Technical Abstract: Injection of liquid swine manure disturbs surface soil, making it susceptible to erosion. Runoff from treated lands can transport nutrients and pathogens to surface waters. Our objective in this field study was to determine the effect of two swine manure application methods on phosphorus (P) fate and transport in a corn (Zea mays L.) production system with and without cover crops. The experimental design (RCB; four replications) included six treatments: i) no manure, with and without a ryegrass cover crop; ii) conventional knife injection of manure, with and without a cover crop; and iii) low-disturbance injection of manure, with and without a cover crop. Manure application supplied 168 kg N ha-1 and 72 kg N ha-1. Subsamples of runoff generated with a rainfall simulator were collected for analysis of dissolved reactive P, total P, and total suspended solids. Rainfall was applied 8 days after manure application (early November) and in mid-April. Soil P availability was assessed with anion exchange membranes inserted to 30 cm within and perpendicular to the row.
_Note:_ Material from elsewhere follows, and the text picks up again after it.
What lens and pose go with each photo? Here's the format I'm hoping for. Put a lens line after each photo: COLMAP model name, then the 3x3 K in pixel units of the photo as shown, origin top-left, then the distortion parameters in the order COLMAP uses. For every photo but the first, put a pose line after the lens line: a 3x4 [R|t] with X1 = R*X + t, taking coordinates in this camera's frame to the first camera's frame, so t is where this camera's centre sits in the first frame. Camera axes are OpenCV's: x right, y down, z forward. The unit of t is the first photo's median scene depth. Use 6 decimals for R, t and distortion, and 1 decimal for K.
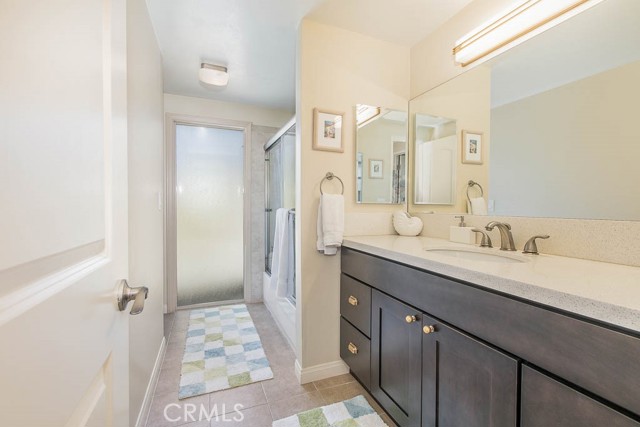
lens RADIAL K [[288.5, 0, 323.0], [0, 288.5, 210.8], [0, 0, 1]] dist [0.001114, 0.000188]
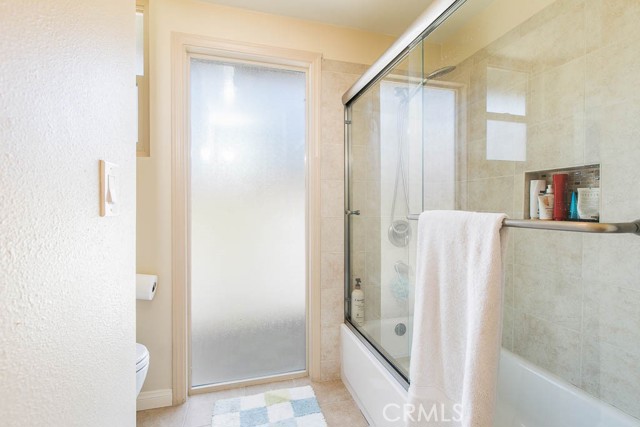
lens RADIAL K [[288.5, 0, 318.3], [0, 288.5, 212.4], [0, 0, 1]] dist [0.001114, 0.000188]
pose [[0.992419, -0.000962, -0.122901, -0.183645], [0.001693, 0.999982, 0.005839, -0.007466], [0.122893, -0.006003, 0.992402, 0.447738]]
Manure application method had little effect on DRP, TP, and TSS in runoff. However, all three measures were significantly higher in manured plots than in control plots. The ryegrass cover crop reduced P and sediment losses from plots with manure applied by either method, as well as from plots without manure. Manure application significantly increased available P in the soil. The highest P levels (21-27 ug P cm-2) were detected in the 20-30 cm layer of plots with conventional manure application, while in plots with low-disturbance manure application, the highest P levels (25-27 ug P cm-2) were detected in the 5-20 cm layer. Results suggest that low-disturbance application of swine manure into a standing cover crop would minimize P losses and provide optimum P availability to the subsequent corn crop.